Segundo Geraldo Spinelli Ribeiro, gerente de elevação e escoamento da Petrobras, o Brasil produz atualmente 2 milhões de barris de petróleo por dia e as reservas mundiais estão crescendo muito lentamente. "Muitos especialistas já previram, há mais de 40 anos, que justamente por volta de 2006 seria atingido o pico. E que a partir dessa data a produção de petróleo mundial começaria a ficar decadente", diz Ribeiro. Por outro lado, o forte crescimento econômico e industrial, principalmente de países como China, Índia e Rússia, está demandando matéria-prima a taxas incontroláveis, não só o petróleo, mas também madeira para a produção de papel, por exemplo, o que está ocasionando um impacto ambiental imenso nas florestas do leste asiático. Isso faz com que o preço do petróleo continue aumentando, prejudicando o mercado interno e externo. O barril custa hoje US$ 78,40 e acredita-se que dentro de poucos anos ele poderá chegar a US$ 100.
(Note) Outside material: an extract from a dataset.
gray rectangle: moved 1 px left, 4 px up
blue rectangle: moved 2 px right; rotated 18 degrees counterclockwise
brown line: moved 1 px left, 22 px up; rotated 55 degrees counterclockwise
"Apesar desses aumentos, o petróleo vai continuar sendo a grande base da matriz energética mundial nos próximos 30 anos e muitas indústrias globais poderão depender de países como o Brasil para suprir essa demanda. Um bom exemplo é a China, cuja economia cresceu 11% no último trimestre. Isso é surpreendente e provoca um impacto ambiental imenso", alerta Ribeiro. "Apesar de ainda ninguém saber ao certo como esse tipo de problema ambiental e de abastecimento será solucionado, já estamos fazendo nossa parte com escritórios comerciais da Petrobras instalados em várias partes do mundo", finaliza.